The adult equivalent is linked server queries.
When your query needs to get data that’s actually stored on a totally different SQL Server, it’s tempting to use linked server queries. They’re really easy to write: after setting up the linked server, just put the server and database name at the front of your query, and SQL Server takes care of everything for you by connecting to the server that has the data you want.
I’ll demo an example using the open source Stack Overflow database. In this example, the Users table is stored locally, but I need to fetch data from the much larger Posts table, which is stored on another server.
SELECT TOP 10 u.DisplayName, p.*
FROM dbo.Users u
INNER JOIN [RemoteServer].StackOverflow.dbo.Posts p ON u.Id = p.OwnerUserId
WHERE u.UpVotes + u.DownVotes < 0
ORDER BY p.CreationDate DESC;
I’m looking for the most recent posts written by the users with a low number of votes. Performance is catastrophic, taking minutes of query runtime – and no rows are even returned. What two problems are causing this?
Problem #1: linked server queries can copy entire tables across the network.
In this query, SQL Server believes that LOTS of users are going to match, so it decides to just go start fetching rows from the Posts table across the network. Read the query plan from right to left, top to bottom – the thing at the top right was the first thing SQL Server chose to do:
The first thing SQL Server decided to do was a Remote Query – scanning the Posts table across the network, starting from the most recent posts first. The remote SQL Server sends rows, and for each row, the local SQL Server checks to see if the matching user has a low number of votes.
This plan would work great – if SQL Server’s assumptions about a large number of matching Users rows were correct. In some cases, when SQL Server’s assumptions match, queries perform just fine. (That’s really a good chunk of query tuning right there, and as I talk about in my Fundamentals of Query Tuning class, large variances between estimated and actual rows are usually the place to focus on when you’re tuning.)
Unfortunately, that assumption is not correct.

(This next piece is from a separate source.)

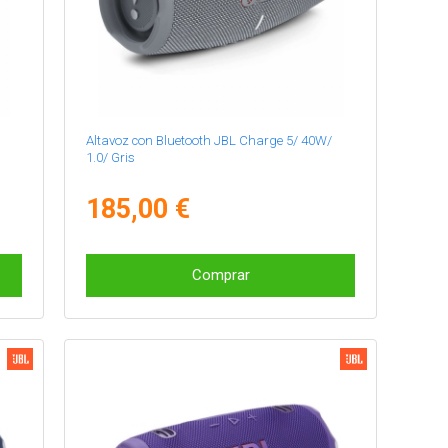
Altavoz con Bluetooth JBL Charge 5/ 40W/
1.0/ Gris
185,00 €
Comprar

In fact, no users match our criteria.
So the local SQL Server keeps on dragging rows across the network from the remote server, checking its owner one at a time, and eventually exhausts the entire content of the Posts table. Eventually, the plan finishes, and here’s the actual plan:
The linked server query copied the entire Posts table across the network wire, one row at a time.
Yes, that’s 33 minutes and 29 seconds.
Problem #2: linked servers don’t cache data.
If you run the same linked server query a dozen times – even if the rows aren’t changing, even if the database is read-only, even if all twelve queries run at the same time, SQL Server makes a dozen different connections over to the linked server and fetches the data from scratch, every single freakin’ time.
This is another great example of a development pattern that works fine in development, especially with small database sizes – but then falls down dramatically at scale, with larger databases and more concurrent queries.
Even worse, it penalizes both servers involved with the linked server query. It’s hard on the local server, and it’s hard on the remote server that holds the single source of truth for the table.
There are many more reasons linked server queries perform poorly – but those two alone are showstoppers.
So when are linked servers okay?
They’re fine for one-off utility queries, things you only have to do a couple of times. For example, say someone really screws up a table, and you need to restore that table’s contents. Since SQL Server still can’t restore a freakin’ table, a common approach is to:
- Restore the database backup onto a different server
- Pull or push just the rows you need (or all of them) across a linked server connection
That way, you don’t risk accidentally restoring the backup over the entire production database, and you can take your time picking and choosing the specific rows you want.
Otherwise, if you need data from a different SQL Server, I’ve got some tough advice: connect to the server that has the data you want. If you need fast results, that’s the most surefire game in town.
And for the record, about that note your friend passed to me, the answer is no, I do not want to be your valentine. But if maybe you asked me directly, the answer might be different. There’s a lesson in there.